(Data extracted from a collection)
☆ ☆ ☆ ☆ ☆ ☆ ☆
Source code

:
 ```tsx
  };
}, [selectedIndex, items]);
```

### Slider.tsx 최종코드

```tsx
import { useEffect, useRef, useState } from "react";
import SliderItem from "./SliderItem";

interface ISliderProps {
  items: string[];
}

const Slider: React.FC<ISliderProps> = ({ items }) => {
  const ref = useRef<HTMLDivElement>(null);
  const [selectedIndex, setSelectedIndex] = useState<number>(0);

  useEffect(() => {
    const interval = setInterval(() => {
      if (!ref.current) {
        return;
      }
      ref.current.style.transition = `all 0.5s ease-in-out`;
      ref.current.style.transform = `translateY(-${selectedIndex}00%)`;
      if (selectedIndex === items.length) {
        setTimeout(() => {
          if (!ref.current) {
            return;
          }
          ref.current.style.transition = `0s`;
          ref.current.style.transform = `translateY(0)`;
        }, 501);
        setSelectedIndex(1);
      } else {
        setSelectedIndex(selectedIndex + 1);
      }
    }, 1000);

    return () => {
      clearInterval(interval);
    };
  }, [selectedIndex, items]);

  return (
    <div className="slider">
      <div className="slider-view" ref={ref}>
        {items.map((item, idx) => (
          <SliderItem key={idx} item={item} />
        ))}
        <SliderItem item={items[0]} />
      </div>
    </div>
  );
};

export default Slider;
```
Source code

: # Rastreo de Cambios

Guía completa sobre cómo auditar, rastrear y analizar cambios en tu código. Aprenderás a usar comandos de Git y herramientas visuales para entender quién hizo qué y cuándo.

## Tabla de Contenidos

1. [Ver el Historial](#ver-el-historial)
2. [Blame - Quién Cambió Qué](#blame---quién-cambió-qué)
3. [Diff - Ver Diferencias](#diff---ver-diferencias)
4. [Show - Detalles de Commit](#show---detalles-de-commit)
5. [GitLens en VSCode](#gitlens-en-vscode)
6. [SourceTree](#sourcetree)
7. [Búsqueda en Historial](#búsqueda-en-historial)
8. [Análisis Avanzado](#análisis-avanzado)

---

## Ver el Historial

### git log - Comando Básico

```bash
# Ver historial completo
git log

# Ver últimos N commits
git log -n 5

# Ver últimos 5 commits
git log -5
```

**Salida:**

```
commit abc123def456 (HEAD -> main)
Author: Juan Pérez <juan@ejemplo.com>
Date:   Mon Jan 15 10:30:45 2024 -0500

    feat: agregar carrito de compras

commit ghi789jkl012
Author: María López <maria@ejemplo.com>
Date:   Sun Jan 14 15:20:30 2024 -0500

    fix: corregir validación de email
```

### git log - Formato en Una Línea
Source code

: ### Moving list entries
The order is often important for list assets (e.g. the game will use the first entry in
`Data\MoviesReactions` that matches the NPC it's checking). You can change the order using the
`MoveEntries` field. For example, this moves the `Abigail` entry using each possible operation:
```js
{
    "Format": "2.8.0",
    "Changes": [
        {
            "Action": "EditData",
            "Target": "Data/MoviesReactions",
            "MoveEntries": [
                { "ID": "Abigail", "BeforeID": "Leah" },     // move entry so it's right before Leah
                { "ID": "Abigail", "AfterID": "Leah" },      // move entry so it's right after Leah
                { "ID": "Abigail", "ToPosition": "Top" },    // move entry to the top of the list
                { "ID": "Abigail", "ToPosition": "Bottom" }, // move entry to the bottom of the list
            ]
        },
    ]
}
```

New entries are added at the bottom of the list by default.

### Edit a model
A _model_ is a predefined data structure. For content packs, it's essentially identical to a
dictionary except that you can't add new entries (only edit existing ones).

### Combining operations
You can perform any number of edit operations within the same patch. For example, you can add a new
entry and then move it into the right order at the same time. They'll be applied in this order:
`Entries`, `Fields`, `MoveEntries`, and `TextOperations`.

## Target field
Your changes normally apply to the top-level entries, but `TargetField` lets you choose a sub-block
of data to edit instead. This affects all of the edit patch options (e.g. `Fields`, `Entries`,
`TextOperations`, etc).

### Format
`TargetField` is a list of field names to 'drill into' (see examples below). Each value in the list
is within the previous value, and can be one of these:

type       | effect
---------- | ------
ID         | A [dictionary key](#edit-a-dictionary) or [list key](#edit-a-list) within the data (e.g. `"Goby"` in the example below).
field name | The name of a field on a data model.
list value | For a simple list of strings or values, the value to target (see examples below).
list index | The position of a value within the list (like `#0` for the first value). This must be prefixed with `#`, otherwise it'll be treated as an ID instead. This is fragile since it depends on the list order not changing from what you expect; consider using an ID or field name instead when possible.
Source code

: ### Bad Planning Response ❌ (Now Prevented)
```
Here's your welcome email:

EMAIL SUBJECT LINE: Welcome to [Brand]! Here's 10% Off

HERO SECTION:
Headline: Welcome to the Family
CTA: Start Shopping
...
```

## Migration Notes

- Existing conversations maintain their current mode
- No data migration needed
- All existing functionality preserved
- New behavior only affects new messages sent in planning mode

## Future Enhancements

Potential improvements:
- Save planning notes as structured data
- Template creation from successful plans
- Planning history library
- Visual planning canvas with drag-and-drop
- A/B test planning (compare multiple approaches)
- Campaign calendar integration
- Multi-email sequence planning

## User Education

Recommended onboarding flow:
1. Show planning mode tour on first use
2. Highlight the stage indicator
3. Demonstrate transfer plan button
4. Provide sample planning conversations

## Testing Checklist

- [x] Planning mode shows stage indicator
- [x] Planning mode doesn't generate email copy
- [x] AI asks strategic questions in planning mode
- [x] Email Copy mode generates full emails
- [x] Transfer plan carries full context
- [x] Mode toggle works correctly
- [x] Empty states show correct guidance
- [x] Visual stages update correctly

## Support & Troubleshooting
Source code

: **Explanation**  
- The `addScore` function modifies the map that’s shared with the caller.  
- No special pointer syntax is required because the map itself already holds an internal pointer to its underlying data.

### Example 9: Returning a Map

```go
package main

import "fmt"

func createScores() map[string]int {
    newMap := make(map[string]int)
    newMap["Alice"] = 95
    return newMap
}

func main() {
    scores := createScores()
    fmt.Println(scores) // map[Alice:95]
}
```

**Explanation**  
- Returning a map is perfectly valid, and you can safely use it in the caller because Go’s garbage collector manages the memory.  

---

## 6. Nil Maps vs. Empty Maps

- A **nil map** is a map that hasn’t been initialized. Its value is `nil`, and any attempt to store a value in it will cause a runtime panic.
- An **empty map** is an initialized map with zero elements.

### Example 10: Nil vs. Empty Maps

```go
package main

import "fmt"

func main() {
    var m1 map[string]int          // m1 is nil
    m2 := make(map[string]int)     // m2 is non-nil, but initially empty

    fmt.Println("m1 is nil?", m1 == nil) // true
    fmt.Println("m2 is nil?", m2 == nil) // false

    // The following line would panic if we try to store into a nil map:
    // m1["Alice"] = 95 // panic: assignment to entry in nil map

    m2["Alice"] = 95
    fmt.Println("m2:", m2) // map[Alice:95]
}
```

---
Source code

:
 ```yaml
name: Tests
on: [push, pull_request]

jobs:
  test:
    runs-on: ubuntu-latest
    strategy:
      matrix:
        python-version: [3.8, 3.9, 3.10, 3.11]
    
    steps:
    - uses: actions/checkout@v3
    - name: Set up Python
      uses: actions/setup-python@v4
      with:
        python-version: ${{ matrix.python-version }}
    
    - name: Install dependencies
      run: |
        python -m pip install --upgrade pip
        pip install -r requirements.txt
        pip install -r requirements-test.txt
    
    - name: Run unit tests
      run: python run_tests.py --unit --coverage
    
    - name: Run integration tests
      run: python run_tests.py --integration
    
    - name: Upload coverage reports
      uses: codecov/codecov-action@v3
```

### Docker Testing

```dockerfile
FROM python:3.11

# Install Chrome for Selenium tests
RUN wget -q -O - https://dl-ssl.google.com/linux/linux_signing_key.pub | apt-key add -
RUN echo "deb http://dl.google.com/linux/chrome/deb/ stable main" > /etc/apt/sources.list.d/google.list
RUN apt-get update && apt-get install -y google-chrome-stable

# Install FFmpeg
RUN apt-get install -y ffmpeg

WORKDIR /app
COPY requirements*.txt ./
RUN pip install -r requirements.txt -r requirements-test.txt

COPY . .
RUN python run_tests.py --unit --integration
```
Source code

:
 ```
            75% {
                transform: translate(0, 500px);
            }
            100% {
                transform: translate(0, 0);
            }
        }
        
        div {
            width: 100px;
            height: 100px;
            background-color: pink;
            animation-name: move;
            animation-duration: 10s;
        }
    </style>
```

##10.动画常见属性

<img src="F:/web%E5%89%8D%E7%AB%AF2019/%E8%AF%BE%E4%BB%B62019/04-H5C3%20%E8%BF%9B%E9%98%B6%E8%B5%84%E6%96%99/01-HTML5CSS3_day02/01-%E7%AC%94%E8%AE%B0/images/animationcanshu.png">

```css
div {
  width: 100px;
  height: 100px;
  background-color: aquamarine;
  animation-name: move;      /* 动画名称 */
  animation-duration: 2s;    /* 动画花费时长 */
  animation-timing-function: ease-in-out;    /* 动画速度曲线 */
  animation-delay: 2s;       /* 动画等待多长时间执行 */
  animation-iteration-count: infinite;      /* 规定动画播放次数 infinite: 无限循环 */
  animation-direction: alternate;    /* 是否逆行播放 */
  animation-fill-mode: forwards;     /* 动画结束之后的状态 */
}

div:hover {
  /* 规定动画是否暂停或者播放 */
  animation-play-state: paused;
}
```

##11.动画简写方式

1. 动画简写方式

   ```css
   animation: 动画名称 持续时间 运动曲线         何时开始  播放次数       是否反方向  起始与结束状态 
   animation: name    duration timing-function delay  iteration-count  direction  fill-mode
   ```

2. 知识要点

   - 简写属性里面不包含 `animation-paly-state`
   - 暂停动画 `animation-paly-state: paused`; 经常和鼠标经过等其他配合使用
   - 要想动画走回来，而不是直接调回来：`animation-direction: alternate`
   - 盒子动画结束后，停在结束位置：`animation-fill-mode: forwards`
☆ ☆ ☆ ☆ ☆ ☆ ☆
Tally every line of the data that holds the word "within" and write the count alone.

4